Warfarin is frequently administered to orthopedic patients for thromboprophylaxis. Warfarin should be discontinued 4 to 5 days before surgery, and the international normalized ratio (INR) should be checked before neuraxial anesthesia. It has been suggested that neuraxial catheters should be removed when the INR is less than 1.5. This number is derived from studies correlating hemostasis with clotting factor activity levels rather than actual clinical outcome data. In one study, 844 patients who received epidural analgesia and warfarin for DVT prophylaxis were evaluated. The epidural catheters were discontinued on postoperative day 2 to 4, with a mean INR of 1.47 ± .37. There was no evidence of epidural hematomas.[269] The practice had been to withdraw catheters without checking the patients' INR values.

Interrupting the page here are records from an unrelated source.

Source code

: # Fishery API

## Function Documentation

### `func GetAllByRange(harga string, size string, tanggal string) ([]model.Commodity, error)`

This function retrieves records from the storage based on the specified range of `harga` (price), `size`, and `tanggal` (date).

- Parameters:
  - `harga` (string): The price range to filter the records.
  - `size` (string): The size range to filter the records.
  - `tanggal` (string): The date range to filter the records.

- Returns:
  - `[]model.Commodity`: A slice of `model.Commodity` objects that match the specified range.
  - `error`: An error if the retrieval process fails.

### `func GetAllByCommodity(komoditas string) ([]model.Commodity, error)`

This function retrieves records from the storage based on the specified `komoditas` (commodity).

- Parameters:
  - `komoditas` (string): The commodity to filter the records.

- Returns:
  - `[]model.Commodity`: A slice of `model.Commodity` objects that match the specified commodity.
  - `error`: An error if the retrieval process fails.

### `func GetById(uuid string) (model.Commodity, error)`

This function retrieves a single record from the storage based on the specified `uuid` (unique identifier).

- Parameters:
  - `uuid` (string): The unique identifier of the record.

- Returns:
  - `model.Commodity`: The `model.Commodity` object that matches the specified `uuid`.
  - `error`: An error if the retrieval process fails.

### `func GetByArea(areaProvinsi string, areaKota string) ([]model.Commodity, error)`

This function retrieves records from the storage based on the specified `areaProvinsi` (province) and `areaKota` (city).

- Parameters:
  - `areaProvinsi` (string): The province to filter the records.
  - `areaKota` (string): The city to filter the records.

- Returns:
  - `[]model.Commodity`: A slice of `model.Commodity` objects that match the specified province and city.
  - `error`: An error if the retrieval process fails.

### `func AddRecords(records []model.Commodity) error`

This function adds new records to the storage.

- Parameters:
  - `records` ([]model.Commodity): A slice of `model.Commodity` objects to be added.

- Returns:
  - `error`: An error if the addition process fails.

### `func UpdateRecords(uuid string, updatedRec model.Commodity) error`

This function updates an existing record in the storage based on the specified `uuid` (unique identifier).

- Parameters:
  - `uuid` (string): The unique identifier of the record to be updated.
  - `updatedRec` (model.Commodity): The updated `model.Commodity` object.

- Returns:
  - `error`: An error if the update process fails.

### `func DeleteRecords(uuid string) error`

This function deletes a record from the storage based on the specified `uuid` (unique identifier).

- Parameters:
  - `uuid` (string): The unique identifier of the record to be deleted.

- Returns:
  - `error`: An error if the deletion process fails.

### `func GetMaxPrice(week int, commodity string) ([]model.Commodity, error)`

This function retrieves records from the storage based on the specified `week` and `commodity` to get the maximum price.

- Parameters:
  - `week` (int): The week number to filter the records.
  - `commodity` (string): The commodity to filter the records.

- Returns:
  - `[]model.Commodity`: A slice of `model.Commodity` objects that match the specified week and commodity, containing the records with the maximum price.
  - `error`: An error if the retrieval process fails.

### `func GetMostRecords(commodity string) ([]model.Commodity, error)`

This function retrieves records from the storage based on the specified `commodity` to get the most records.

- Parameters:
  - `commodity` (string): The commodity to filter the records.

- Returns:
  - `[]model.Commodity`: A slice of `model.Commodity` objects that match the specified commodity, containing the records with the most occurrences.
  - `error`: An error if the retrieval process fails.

Postoperative modalities to reduce DVT that can safely be used in conjunction with epidural anesthesia include pneumatic compression boots,[270] foot pumps,[271] [272] foot exercises,[266] early ambulation, aspirin, and low-dose warfarin started the day after surgery. Anticoagulation is not generally recommended after knee arthroscopy or spinal surgery. In high-risk cases, vena cava filters may be placed preoperatively.

The role of the anesthesiologist in the prevention of DVT will change with recognition of the role of anesthesia in the prevention of thrombosis and a realization that the thrombi form in the operating room rather than after surgery. Because they form during "our watch," we have an opportunity and a responsibility to prevent thrombi from forming.